Copy every line from the records below that carries the word "Page".

[Supplied records Boundary: Start]

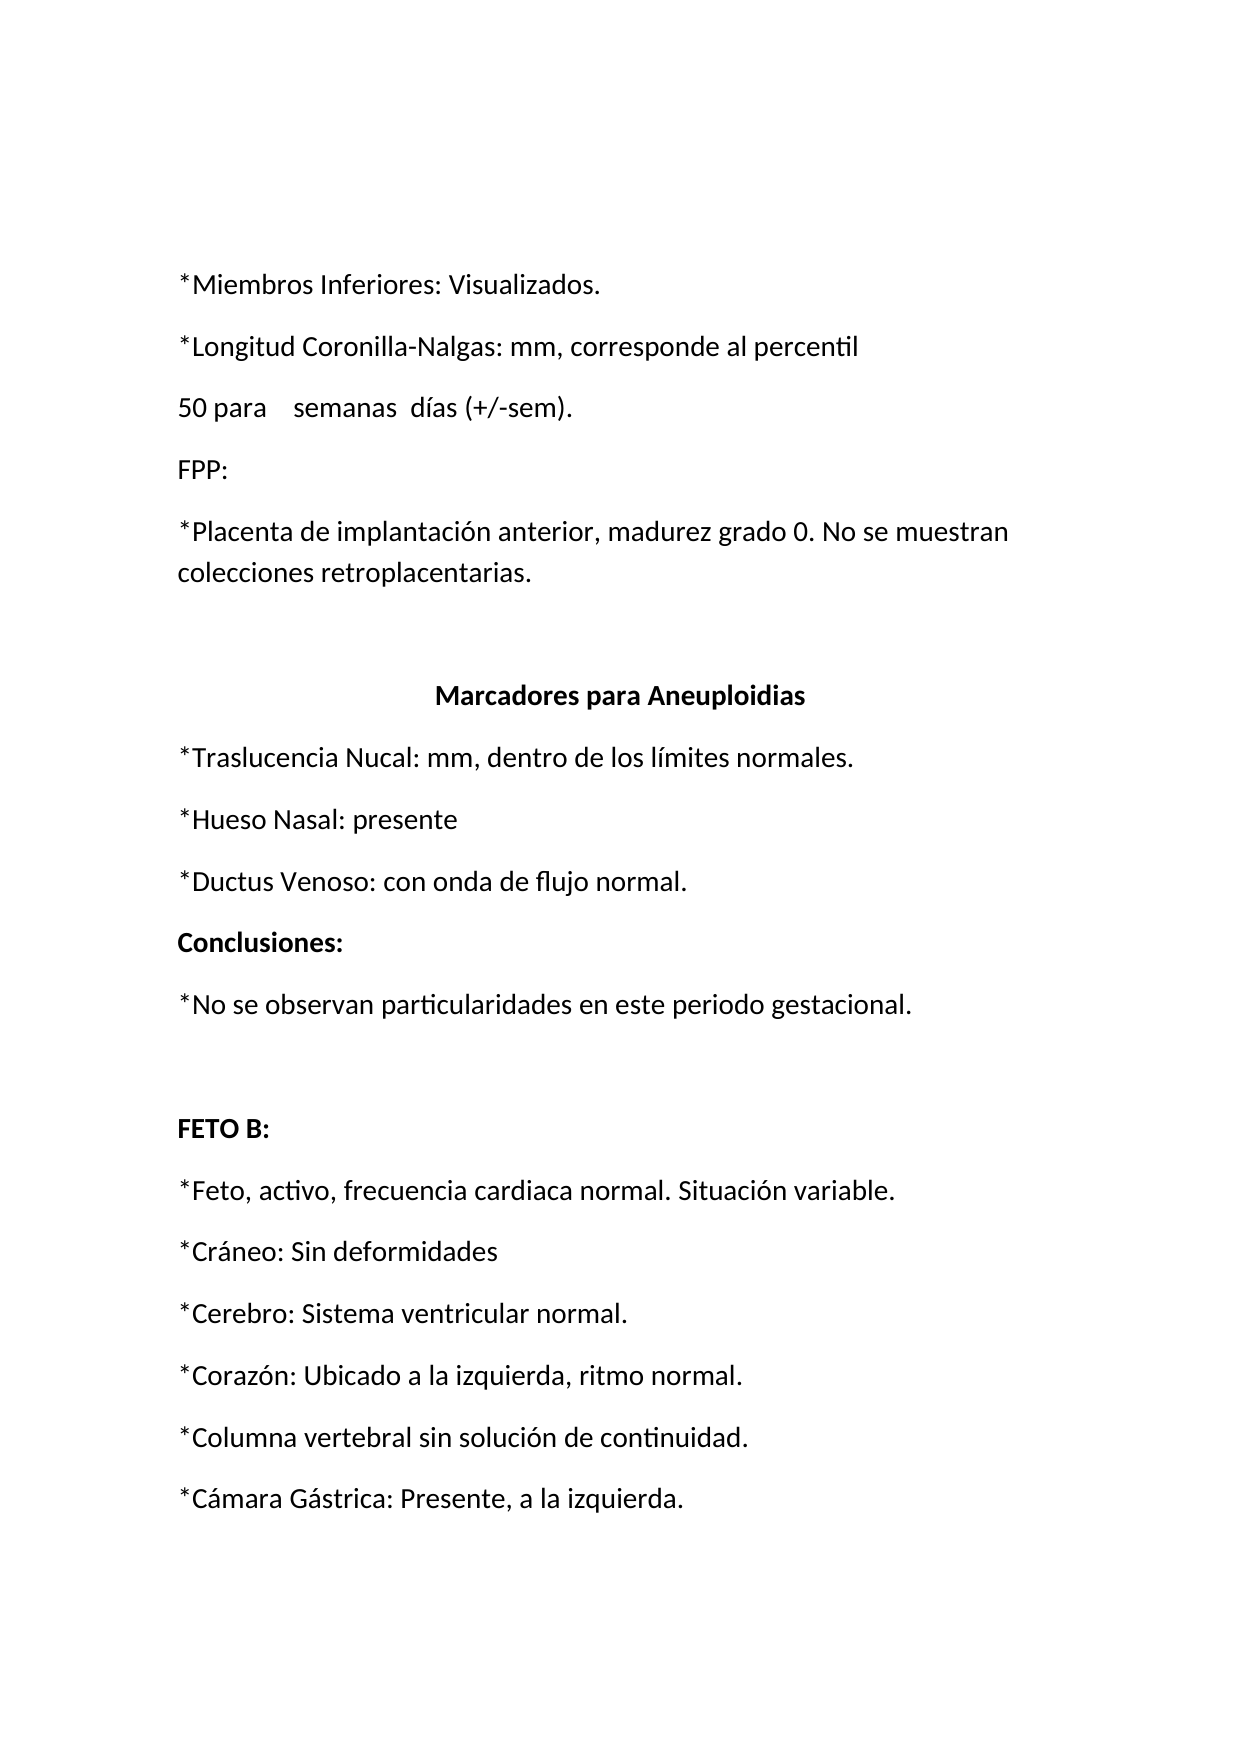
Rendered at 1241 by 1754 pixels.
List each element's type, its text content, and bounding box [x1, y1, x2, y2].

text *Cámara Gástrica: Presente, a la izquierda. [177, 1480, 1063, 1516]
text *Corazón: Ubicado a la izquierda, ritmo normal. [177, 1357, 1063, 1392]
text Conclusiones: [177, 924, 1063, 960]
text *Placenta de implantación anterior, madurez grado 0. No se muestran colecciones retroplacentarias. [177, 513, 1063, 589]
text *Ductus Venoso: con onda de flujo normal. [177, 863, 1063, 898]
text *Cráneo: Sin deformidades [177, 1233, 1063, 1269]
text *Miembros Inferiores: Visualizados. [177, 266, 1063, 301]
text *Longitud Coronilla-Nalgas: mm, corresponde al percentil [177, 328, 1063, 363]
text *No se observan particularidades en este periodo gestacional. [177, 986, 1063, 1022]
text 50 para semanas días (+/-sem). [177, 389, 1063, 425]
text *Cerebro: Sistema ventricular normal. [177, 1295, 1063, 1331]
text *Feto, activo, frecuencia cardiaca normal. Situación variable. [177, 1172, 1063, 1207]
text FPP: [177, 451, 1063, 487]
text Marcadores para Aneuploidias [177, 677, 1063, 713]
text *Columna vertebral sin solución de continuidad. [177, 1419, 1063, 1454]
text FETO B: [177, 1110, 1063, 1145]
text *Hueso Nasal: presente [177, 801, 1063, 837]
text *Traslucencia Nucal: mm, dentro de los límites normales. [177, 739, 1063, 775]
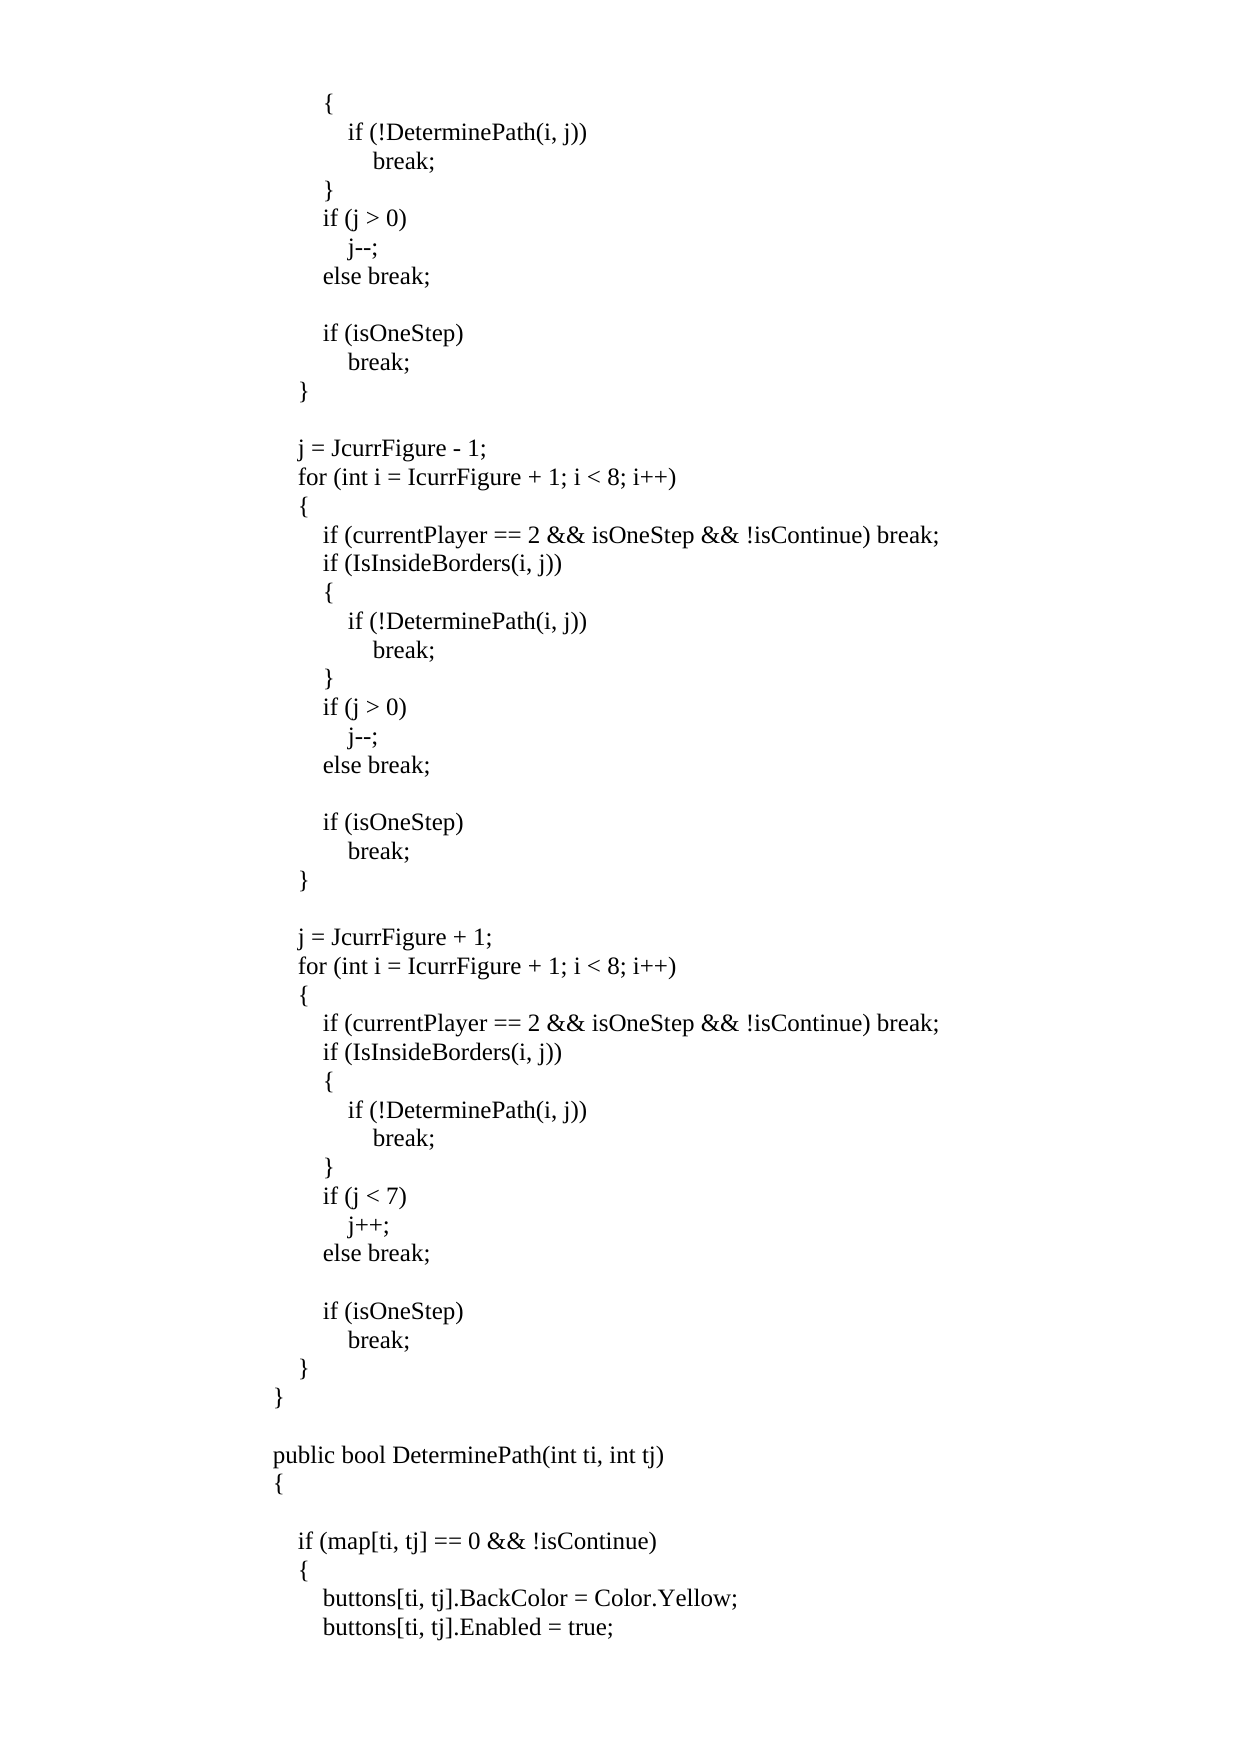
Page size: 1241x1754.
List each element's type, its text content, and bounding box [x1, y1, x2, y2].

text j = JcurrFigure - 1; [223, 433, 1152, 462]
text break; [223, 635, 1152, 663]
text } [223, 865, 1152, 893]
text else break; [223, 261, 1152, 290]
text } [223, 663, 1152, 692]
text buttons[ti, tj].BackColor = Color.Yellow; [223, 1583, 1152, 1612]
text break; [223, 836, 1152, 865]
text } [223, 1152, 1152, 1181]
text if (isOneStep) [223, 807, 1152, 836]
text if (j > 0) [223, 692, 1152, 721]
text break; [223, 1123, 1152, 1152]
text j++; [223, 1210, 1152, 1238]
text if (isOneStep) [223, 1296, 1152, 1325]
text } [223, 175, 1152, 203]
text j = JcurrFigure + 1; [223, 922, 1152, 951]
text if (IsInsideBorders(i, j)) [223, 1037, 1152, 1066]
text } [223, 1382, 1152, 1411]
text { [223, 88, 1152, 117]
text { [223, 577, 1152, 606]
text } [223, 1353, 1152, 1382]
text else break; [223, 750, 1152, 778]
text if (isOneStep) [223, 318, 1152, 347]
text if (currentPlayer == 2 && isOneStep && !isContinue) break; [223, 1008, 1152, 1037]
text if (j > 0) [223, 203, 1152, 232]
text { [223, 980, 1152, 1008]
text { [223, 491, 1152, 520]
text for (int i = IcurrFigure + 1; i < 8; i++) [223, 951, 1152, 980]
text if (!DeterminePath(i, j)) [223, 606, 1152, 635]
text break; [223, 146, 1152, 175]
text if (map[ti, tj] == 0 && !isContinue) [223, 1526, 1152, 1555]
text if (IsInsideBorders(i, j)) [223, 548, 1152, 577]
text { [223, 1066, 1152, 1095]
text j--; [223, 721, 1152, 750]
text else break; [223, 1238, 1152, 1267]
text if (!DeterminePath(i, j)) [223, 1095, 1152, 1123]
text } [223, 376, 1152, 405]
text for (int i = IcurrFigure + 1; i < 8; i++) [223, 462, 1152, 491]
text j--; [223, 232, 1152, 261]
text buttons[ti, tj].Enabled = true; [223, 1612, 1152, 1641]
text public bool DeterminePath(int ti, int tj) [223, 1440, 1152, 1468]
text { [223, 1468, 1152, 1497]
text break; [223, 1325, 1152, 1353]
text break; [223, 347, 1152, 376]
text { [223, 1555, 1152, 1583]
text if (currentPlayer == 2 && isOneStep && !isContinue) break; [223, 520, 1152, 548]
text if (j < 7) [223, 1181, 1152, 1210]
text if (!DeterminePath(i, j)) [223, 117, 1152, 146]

[Supplied records Boundary: End]
[Supplied records Boundary: Start]

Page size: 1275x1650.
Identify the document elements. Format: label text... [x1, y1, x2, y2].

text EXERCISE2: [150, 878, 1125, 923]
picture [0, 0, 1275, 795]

[Supplied records Boundary: End]

• **Reply**:
Page size: 1241x1754.
Page size: 1275x1650.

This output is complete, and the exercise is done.